■ Exercise prompt ■
From the data below, set down exactly the lines between the one holding "del Patrimonio Mondiale UNESCO, a Pukhet in" and the one holding "ΑΦΜ 999154321 - ΔΟΥ ΓΡΕΒΕΝΩΝ", inclusive, and no others.

========

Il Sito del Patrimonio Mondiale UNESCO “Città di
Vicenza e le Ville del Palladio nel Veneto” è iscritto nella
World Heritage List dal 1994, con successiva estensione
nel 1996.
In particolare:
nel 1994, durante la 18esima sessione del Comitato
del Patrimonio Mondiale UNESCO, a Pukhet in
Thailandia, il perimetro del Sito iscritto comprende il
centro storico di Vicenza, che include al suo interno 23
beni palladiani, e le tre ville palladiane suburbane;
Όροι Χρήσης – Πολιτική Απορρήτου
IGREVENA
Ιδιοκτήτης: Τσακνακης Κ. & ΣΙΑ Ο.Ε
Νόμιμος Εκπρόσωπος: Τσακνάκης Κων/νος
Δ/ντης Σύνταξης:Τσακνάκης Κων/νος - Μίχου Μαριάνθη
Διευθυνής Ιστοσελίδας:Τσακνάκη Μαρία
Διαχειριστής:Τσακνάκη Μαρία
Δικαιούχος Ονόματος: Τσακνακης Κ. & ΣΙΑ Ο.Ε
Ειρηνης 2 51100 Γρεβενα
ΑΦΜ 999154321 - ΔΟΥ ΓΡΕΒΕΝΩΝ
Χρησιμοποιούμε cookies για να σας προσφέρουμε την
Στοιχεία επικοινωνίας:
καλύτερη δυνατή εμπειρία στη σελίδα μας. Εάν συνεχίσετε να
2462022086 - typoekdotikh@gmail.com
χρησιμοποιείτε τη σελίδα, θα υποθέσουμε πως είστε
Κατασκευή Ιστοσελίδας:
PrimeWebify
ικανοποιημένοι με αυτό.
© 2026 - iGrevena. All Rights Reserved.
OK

========

■ Written response ■
del Patrimonio Mondiale UNESCO, a Pukhet in
Thailandia, il perimetro del Sito iscritto comprende il
centro storico di Vicenza, che include al suo interno 23
beni palladiani, e le tre ville palladiane suburbane;
Όροι Χρήσης – Πολιτική Απορρήτου
IGREVENA
Ιδιοκτήτης: Τσακνακης Κ. & ΣΙΑ Ο.Ε
Νόμιμος Εκπρόσωπος: Τσακνάκης Κων/νος
Δ/ντης Σύνταξης:Τσακνάκης Κων/νος - Μίχου Μαριάνθη
Διευθυνής Ιστοσελίδας:Τσακνάκη Μαρία
Διαχειριστής:Τσακνάκη Μαρία
Δικαιούχος Ονόματος: Τσακνακης Κ. & ΣΙΑ Ο.Ε
Ειρηνης 2 51100 Γρεβενα
ΑΦΜ 999154321 - ΔΟΥ ΓΡΕΒΕΝΩΝ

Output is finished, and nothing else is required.